Laura Costa, Inês Gonçalves, Filipa Pinho, Luísa Pinto, Francisco Gonçalves, Carlos Capela
Homem de 27 anos, natural de Angola, onde viveu até 2017. Apresentou-se no Serviço de Urgência com cefaleias intensas, febre, sudorese e mialgias com 48 horas de evolução. Tinha antecedentes de malária desde a infância com 1 a 2 episódios anuais de febre, cefaleias e mialgias, que se resolviam após 4-6 dias de terapêutica antimalárica. Tinha sido medicado com vários esquemas ao longo da vida: na infância, cloroquina e quinino; na adolescência/idade adulta, regimes à base de artemisina, lumefantrina e sulfadoxina/pirimetamina. O diagnóstico em Angola baseou-se no teste da gota espessa, nunca se conheceu a forma do parasita ou o perfil de resistências aos antimaláricos. Neste internamento confirmou-se malária por Plasmodium ovale com parasitemia de 1,2% e sinais de gravidade clínica: lesão renal aguda, trombocitopenia, coagulopatia. Assumindo-se a presença de formas hepáticas, iniciou-se um esquema de quinina e doxiciclina endovenosa, associado à primaquina oral após exclusão de deficiência de glicose-6-fosfato desidrogenase. Posteriormente alterou-se para atovaquona/proguanilo, mantendo primaquina. O doente evoluiu favoravelmente com eliminação persistente de parasitemia e resolução de todas as disfunções. Desenvolveu, no entanto, efeitos adversos aos antimaláricos: anemia, leucopenia, citólise hepática e lesões cutâneas peribucais. Teve alta após 6 dias de internamento, orientado para a consulta externa. Aí foi reavaliado 3 meses depois, sem alterações clínicas ou analíticas.
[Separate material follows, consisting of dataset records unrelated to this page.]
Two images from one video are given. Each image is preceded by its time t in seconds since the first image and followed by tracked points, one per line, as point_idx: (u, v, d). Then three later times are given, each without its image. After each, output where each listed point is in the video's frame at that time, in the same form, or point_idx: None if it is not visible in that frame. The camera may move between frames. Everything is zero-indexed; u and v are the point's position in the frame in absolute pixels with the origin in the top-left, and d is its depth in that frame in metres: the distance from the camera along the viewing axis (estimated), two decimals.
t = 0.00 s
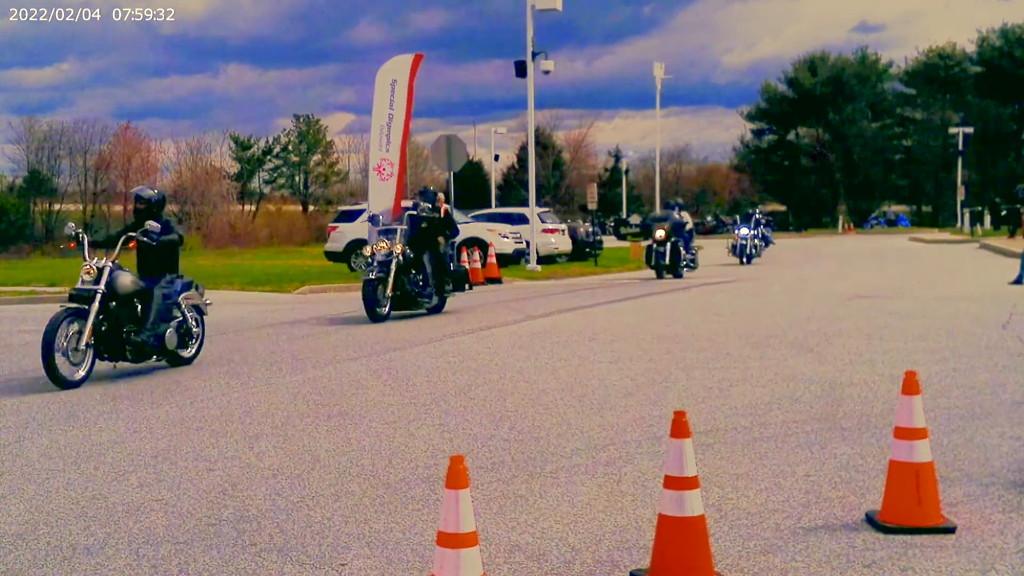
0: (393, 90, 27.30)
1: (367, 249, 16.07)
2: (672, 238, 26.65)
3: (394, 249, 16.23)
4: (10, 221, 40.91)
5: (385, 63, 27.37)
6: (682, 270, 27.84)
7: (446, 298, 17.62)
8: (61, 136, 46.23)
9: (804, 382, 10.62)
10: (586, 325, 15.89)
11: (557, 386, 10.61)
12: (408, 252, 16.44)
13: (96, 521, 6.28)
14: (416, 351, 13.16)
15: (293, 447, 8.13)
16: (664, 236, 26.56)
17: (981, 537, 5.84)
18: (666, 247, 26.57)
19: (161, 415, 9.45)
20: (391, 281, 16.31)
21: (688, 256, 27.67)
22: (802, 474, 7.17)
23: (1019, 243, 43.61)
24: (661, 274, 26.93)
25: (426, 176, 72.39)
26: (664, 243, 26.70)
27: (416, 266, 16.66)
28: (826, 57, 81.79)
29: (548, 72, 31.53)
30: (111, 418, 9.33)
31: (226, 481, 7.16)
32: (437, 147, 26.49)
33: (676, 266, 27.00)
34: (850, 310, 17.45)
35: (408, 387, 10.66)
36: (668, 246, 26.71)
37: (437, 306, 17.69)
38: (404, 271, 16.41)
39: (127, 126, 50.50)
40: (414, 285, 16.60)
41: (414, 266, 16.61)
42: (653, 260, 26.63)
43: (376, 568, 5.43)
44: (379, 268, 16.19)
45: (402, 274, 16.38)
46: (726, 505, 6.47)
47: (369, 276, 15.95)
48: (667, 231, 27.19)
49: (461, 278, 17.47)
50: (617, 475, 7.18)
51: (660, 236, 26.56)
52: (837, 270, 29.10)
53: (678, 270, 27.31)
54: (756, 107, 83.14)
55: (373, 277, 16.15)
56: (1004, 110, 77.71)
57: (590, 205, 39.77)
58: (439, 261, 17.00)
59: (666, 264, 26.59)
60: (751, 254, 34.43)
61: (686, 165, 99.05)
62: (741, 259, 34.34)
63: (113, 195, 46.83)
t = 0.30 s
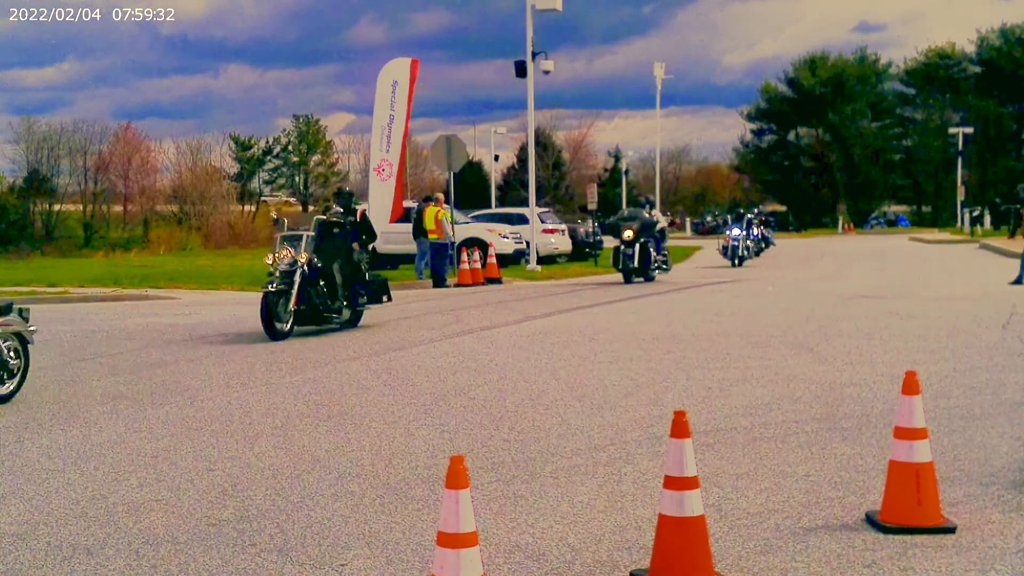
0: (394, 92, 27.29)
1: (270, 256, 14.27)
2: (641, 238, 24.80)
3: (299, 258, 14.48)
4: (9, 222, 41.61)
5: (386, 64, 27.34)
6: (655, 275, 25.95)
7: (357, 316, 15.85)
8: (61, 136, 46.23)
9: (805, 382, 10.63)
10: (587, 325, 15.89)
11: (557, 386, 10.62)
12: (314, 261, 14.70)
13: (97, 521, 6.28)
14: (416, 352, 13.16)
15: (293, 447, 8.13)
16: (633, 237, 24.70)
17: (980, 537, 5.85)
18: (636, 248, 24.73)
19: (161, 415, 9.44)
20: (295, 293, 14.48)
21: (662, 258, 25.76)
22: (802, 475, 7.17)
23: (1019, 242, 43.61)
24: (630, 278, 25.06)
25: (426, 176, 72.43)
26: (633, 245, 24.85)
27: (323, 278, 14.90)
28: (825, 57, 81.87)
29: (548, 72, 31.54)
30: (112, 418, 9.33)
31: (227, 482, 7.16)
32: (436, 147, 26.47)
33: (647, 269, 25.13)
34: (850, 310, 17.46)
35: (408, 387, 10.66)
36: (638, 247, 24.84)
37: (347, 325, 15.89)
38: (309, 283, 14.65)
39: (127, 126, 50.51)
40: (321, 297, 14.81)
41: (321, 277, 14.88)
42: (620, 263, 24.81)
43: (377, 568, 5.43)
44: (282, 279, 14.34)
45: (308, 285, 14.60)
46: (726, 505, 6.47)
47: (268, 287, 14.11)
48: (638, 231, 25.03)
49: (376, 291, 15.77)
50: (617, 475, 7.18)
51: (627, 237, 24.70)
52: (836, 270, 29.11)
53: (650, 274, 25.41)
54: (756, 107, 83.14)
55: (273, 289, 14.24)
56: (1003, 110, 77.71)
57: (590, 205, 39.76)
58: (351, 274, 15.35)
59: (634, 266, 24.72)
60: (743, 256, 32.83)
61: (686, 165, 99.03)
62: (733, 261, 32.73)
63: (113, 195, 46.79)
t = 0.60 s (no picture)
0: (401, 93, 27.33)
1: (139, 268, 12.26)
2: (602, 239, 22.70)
3: (172, 269, 12.55)
4: (10, 222, 40.87)
5: (394, 65, 27.39)
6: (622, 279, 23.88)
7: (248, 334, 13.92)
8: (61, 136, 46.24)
9: (804, 382, 10.63)
10: (586, 325, 15.89)
11: (556, 386, 10.62)
12: (191, 272, 12.77)
13: (96, 521, 6.28)
14: (416, 351, 13.16)
15: (294, 447, 8.13)
16: (593, 238, 22.64)
17: (980, 537, 5.85)
18: (596, 251, 22.65)
19: (160, 415, 9.45)
20: (167, 311, 12.52)
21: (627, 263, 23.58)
22: (801, 474, 7.17)
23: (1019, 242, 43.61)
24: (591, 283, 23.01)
25: (426, 176, 72.45)
26: (594, 246, 22.76)
27: (203, 291, 12.97)
28: (825, 57, 81.93)
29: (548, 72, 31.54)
30: (111, 418, 9.33)
31: (227, 482, 7.16)
32: (437, 147, 26.47)
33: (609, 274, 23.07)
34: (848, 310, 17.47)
35: (408, 387, 10.67)
36: (599, 250, 22.75)
37: (237, 346, 13.95)
38: (185, 299, 12.70)
39: (128, 127, 50.51)
40: (199, 314, 12.86)
41: (201, 291, 12.96)
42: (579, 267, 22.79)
43: (376, 568, 5.43)
44: (151, 293, 12.40)
45: (183, 301, 12.67)
46: (726, 506, 6.47)
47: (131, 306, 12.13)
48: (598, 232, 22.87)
49: (269, 304, 13.85)
50: (617, 475, 7.19)
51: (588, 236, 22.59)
52: (835, 270, 29.11)
53: (614, 278, 23.32)
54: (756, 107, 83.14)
55: (139, 306, 12.30)
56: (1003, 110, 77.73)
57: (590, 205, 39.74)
58: (239, 287, 13.40)
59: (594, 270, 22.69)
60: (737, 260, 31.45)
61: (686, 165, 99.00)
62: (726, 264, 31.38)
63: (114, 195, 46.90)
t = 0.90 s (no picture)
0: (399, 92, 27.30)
1: None
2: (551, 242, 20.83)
3: None
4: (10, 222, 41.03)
5: (391, 64, 27.37)
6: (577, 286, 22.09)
7: (101, 364, 11.73)
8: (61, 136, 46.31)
9: (805, 382, 10.63)
10: (587, 325, 15.88)
11: (556, 386, 10.62)
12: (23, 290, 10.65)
13: (97, 521, 6.28)
14: (417, 351, 13.16)
15: (294, 447, 8.13)
16: (542, 241, 20.81)
17: (981, 537, 5.85)
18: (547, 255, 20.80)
19: (160, 415, 9.45)
20: None
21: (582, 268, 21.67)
22: (802, 475, 7.17)
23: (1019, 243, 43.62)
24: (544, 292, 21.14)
25: (426, 176, 72.52)
26: (544, 251, 20.94)
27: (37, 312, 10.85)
28: (826, 57, 81.94)
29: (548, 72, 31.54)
30: (112, 418, 9.33)
31: (227, 482, 7.15)
32: (437, 147, 26.45)
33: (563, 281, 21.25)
34: (848, 310, 17.47)
35: (407, 387, 10.66)
36: (549, 253, 20.90)
37: (89, 375, 11.74)
38: (15, 320, 10.61)
39: (128, 127, 50.55)
40: (32, 341, 10.75)
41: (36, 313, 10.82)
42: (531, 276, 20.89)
43: (376, 568, 5.43)
44: None
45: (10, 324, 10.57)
46: (726, 506, 6.47)
47: None
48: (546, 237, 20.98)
49: (128, 329, 11.64)
50: (617, 475, 7.19)
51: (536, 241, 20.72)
52: (835, 270, 29.13)
53: (568, 284, 21.49)
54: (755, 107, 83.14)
55: None
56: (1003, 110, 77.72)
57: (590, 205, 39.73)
58: (86, 309, 11.19)
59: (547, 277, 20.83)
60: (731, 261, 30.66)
61: (686, 165, 98.97)
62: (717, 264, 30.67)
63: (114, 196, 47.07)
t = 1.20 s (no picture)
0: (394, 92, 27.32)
1: None
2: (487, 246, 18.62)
3: None
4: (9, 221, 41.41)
5: (385, 64, 27.38)
6: (519, 294, 20.02)
7: None
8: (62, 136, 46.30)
9: (805, 382, 10.63)
10: (586, 325, 15.87)
11: (555, 386, 10.61)
12: None
13: (97, 521, 6.28)
14: (416, 352, 13.16)
15: (293, 447, 8.13)
16: (477, 246, 18.61)
17: (981, 537, 5.85)
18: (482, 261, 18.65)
19: (160, 415, 9.44)
20: None
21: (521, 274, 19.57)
22: (802, 475, 7.17)
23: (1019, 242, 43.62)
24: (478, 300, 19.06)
25: (426, 176, 72.53)
26: (479, 255, 18.77)
27: None
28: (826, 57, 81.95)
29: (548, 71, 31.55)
30: (111, 418, 9.33)
31: (226, 482, 7.15)
32: (436, 146, 26.46)
33: (500, 288, 19.15)
34: (848, 310, 17.47)
35: (406, 387, 10.66)
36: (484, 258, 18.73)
37: None
38: None
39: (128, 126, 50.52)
40: None
41: None
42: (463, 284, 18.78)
43: (376, 568, 5.43)
44: None
45: None
46: (725, 506, 6.48)
47: None
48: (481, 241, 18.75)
49: None
50: (618, 476, 7.19)
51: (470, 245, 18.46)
52: (835, 270, 29.12)
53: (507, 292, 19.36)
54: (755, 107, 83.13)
55: None
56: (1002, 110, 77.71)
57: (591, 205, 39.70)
58: None
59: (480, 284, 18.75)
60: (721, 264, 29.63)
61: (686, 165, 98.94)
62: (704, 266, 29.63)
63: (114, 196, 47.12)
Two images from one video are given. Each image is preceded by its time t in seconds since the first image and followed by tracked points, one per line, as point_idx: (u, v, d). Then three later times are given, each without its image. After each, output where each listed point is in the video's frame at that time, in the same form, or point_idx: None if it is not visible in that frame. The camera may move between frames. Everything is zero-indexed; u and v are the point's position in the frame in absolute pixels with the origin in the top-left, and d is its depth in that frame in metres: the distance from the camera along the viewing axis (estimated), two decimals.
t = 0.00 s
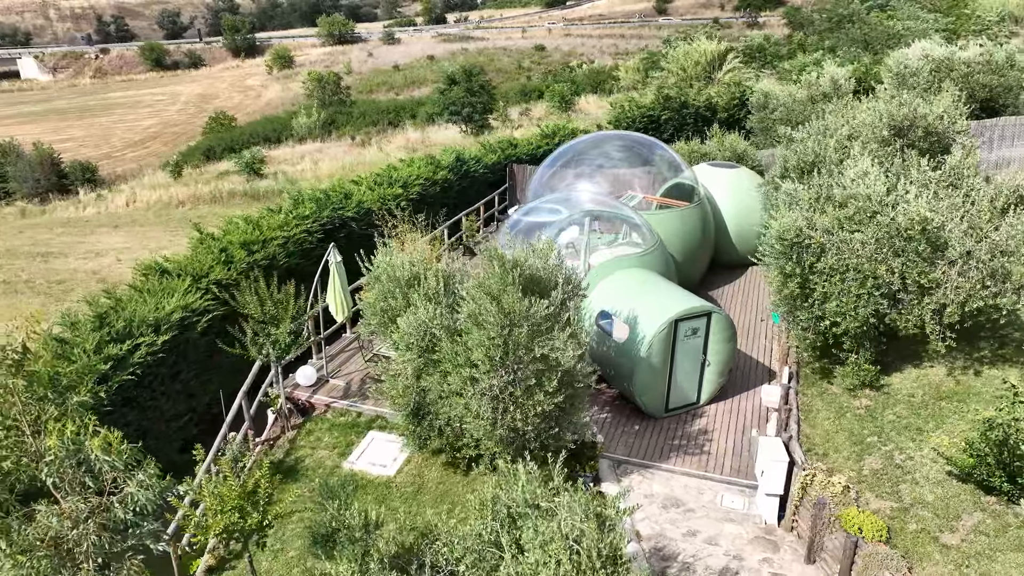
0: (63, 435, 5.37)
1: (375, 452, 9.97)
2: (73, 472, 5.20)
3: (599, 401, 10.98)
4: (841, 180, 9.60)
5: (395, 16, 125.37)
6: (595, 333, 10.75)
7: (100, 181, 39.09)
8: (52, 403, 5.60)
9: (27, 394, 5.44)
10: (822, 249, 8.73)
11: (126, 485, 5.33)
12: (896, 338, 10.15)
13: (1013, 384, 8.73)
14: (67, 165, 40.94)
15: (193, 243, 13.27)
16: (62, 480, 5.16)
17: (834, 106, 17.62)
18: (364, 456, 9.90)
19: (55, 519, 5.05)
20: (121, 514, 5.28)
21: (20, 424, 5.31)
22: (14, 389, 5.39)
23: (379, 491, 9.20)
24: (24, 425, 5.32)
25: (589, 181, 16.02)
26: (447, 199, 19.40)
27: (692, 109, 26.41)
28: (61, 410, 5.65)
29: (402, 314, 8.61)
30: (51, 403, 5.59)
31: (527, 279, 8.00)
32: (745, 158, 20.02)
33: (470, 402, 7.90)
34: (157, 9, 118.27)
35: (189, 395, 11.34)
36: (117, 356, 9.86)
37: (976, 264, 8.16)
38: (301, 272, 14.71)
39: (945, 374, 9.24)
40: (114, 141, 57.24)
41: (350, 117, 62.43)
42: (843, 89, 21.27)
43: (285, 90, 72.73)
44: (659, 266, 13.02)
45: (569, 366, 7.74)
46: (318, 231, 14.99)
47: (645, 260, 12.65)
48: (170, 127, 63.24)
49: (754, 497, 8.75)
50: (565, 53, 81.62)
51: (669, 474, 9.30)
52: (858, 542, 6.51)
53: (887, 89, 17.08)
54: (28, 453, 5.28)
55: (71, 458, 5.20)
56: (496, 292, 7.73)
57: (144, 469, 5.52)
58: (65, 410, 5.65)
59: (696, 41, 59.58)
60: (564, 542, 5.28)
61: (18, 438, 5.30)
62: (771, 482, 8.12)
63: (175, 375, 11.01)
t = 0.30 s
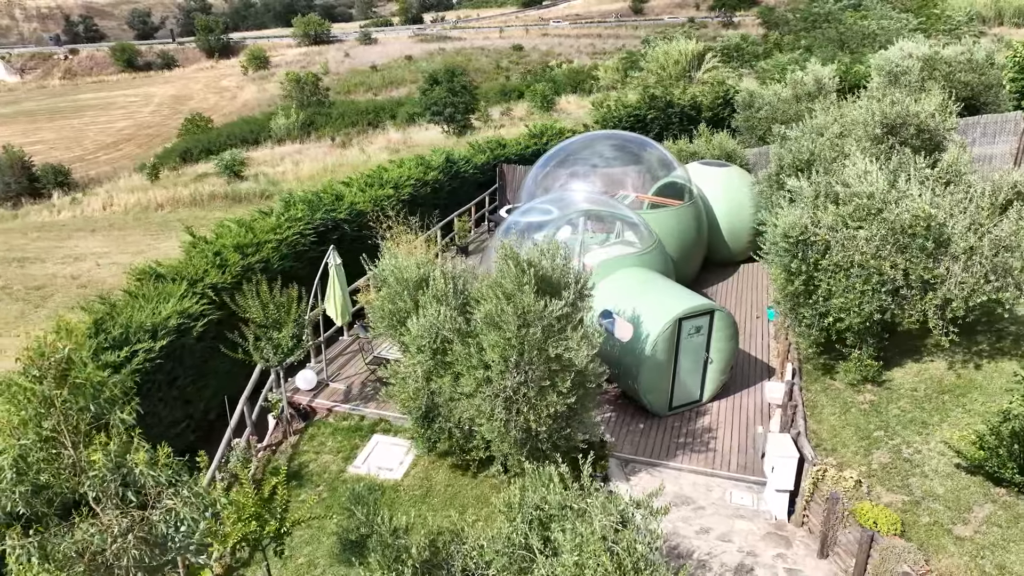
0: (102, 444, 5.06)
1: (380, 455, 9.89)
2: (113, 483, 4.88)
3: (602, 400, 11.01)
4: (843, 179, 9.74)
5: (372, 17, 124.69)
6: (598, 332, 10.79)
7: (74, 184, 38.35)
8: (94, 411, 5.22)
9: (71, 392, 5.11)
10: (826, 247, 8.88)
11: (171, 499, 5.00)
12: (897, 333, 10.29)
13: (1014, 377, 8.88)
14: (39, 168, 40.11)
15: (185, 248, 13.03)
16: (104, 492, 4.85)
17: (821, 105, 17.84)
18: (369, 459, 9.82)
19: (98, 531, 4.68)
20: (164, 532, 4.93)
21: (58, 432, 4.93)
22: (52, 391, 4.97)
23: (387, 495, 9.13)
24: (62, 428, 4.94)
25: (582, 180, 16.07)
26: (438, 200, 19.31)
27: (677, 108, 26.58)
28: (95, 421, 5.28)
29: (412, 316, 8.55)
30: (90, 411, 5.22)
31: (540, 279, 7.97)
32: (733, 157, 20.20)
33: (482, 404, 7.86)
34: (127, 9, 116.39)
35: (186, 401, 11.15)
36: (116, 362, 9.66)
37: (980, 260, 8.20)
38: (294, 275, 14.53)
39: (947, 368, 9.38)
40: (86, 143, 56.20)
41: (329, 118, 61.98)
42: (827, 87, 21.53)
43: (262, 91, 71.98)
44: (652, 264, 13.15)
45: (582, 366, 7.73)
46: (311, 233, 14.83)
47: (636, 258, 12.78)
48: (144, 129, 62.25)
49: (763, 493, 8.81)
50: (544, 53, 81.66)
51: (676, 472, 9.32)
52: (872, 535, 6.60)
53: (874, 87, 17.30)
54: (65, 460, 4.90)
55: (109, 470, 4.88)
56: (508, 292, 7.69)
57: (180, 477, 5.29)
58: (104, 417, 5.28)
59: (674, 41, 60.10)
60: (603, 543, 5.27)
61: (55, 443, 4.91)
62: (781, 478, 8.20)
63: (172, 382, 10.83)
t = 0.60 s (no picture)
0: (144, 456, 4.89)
1: (384, 459, 9.81)
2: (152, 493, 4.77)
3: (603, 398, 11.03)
4: (840, 176, 9.88)
5: (346, 16, 123.65)
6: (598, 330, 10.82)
7: (43, 188, 37.51)
8: (135, 421, 5.00)
9: (114, 401, 4.89)
10: (827, 242, 9.00)
11: (214, 512, 4.78)
12: (892, 327, 10.44)
13: (1009, 368, 9.07)
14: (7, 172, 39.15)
15: (175, 251, 12.81)
16: (144, 502, 4.73)
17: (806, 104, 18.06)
18: (373, 463, 9.74)
19: (138, 543, 4.49)
20: (206, 548, 4.69)
21: (99, 441, 4.75)
22: (95, 401, 4.73)
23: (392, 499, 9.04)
24: (104, 437, 4.76)
25: (573, 179, 16.10)
26: (426, 200, 19.19)
27: (660, 107, 26.73)
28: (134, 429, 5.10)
29: (419, 317, 8.45)
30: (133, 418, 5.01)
31: (551, 279, 7.97)
32: (719, 156, 20.38)
33: (493, 405, 7.82)
34: (94, 9, 114.14)
35: (181, 407, 10.95)
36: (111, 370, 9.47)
37: (978, 254, 8.40)
38: (285, 278, 14.34)
39: (943, 361, 9.54)
40: (55, 146, 54.98)
41: (305, 119, 61.38)
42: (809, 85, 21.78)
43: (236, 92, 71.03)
44: (646, 262, 13.20)
45: (593, 365, 7.73)
46: (301, 235, 14.65)
47: (630, 258, 12.86)
48: (115, 131, 61.08)
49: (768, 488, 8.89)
50: (521, 52, 82.12)
51: (681, 469, 9.38)
52: (882, 526, 6.70)
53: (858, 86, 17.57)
54: (106, 471, 4.73)
55: (146, 483, 4.76)
56: (519, 292, 7.66)
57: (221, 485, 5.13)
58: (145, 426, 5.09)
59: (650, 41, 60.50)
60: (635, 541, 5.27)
61: (96, 454, 4.74)
62: (788, 473, 8.28)
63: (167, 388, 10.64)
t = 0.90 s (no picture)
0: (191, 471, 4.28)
1: (387, 464, 9.72)
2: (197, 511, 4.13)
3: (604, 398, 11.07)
4: (837, 175, 10.01)
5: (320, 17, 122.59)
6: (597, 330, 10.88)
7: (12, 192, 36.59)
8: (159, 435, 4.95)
9: (160, 413, 4.22)
10: (828, 242, 9.11)
11: (260, 526, 4.05)
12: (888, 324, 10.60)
13: (1004, 363, 9.26)
14: None
15: (165, 258, 12.53)
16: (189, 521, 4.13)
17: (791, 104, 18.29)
18: (377, 469, 9.64)
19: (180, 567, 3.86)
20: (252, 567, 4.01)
21: (138, 455, 4.12)
22: (137, 413, 4.11)
23: (399, 505, 8.96)
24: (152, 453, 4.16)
25: (564, 180, 16.15)
26: (414, 202, 19.06)
27: (643, 107, 26.89)
28: (179, 443, 4.42)
29: (426, 322, 8.37)
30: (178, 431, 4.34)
31: (561, 281, 7.98)
32: (704, 156, 20.55)
33: (504, 409, 7.79)
34: (59, 9, 111.67)
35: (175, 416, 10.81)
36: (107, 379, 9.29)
37: (976, 252, 8.59)
38: (276, 283, 14.13)
39: (939, 357, 9.72)
40: (22, 150, 53.70)
41: (281, 121, 60.73)
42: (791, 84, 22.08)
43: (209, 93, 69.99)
44: (639, 263, 13.29)
45: (603, 366, 7.74)
46: (292, 239, 14.46)
47: (623, 259, 12.96)
48: (85, 134, 59.85)
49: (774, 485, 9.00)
50: (497, 52, 82.10)
51: (686, 468, 9.45)
52: (893, 521, 6.81)
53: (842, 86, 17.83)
54: (148, 486, 4.12)
55: (188, 501, 4.11)
56: (531, 295, 7.64)
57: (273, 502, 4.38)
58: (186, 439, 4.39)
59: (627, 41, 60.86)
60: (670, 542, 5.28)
61: (139, 470, 4.12)
62: (794, 470, 8.37)
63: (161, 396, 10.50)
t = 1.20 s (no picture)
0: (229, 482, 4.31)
1: (392, 469, 9.63)
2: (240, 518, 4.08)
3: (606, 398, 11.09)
4: (836, 173, 10.13)
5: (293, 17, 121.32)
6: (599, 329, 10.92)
7: None
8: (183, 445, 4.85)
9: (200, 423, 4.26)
10: (829, 240, 9.21)
11: (302, 536, 3.99)
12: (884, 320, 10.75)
13: (1000, 356, 9.44)
14: None
15: (155, 263, 12.30)
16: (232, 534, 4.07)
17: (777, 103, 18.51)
18: (382, 474, 9.55)
19: None
20: None
21: (177, 468, 4.10)
22: (180, 424, 4.12)
23: (406, 509, 8.88)
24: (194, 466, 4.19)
25: (556, 181, 16.19)
26: (403, 204, 18.93)
27: (627, 107, 27.02)
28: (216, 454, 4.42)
29: (434, 324, 8.34)
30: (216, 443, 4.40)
31: (571, 281, 7.98)
32: (691, 155, 20.69)
33: (516, 411, 7.76)
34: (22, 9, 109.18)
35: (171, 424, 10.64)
36: (101, 387, 9.11)
37: (976, 247, 8.74)
38: (268, 287, 13.94)
39: (937, 351, 9.87)
40: None
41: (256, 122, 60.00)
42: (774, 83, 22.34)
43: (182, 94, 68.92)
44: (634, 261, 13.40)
45: (614, 366, 7.75)
46: (283, 242, 14.28)
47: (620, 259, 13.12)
48: (53, 136, 58.58)
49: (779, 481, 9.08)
50: (473, 53, 82.01)
51: (692, 466, 9.51)
52: (904, 515, 6.92)
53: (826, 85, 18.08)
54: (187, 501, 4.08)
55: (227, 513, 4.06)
56: (542, 296, 7.62)
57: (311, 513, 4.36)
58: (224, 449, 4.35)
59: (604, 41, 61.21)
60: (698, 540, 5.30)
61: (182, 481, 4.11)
62: (801, 466, 8.45)
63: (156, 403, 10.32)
Este doente teve várias reativações por P. ovale devido ao tratamento inadequado das formas hepáticas (nunca foi medicado com primaquina). Adicionalmente, tinha sido exposto a vários antimaláricos desde a infância, com risco de seleção de parasitas resistentes. Foi por este motivo que se decidiu tratar com atovaquona/proguanilo, um regime terapêutico ao qual nunca fora exposto, frequentemente utilizado em Portugal para profilaxia e tratamento.
A malária é uma infeção antiga que continua a ser hoje a doença parasitária humana mais importante. A sua contenção encontra-se ameaçada pela resistência aos antimaláricos, que continua a aumentar. Embora o P. falciparum seja o principal responsável pela morbimortalidade atribuída à malária, as recorrências são da responsabilidade das formas vivax e ovale. Estes apresentam formas latentes a nível hepático (hipnozoítos) que podem sofrer reativação meses ou anos após a infeção aguda. A malária grave pode apresentar-se como edema pulmonar, hemólise, anemia, coagulopatia, hipoglicemia, acidose metabólica, disfunção renal/hepática e défices neurológicos e nestes casos a terapêutica inicial deve ser endovenosa. A malária por P. ovale e vivax implica uma abordagem terapêutica particular, pois além de eliminar a forma hematogénea do parasita, é necessário eliminar a forma hepática. A primaquina tem eficácia superior a 90% na prevenção de recaída. As reações adversas aos anti-maláricos são frequentes e devem ser valorizadas e monitorizadas.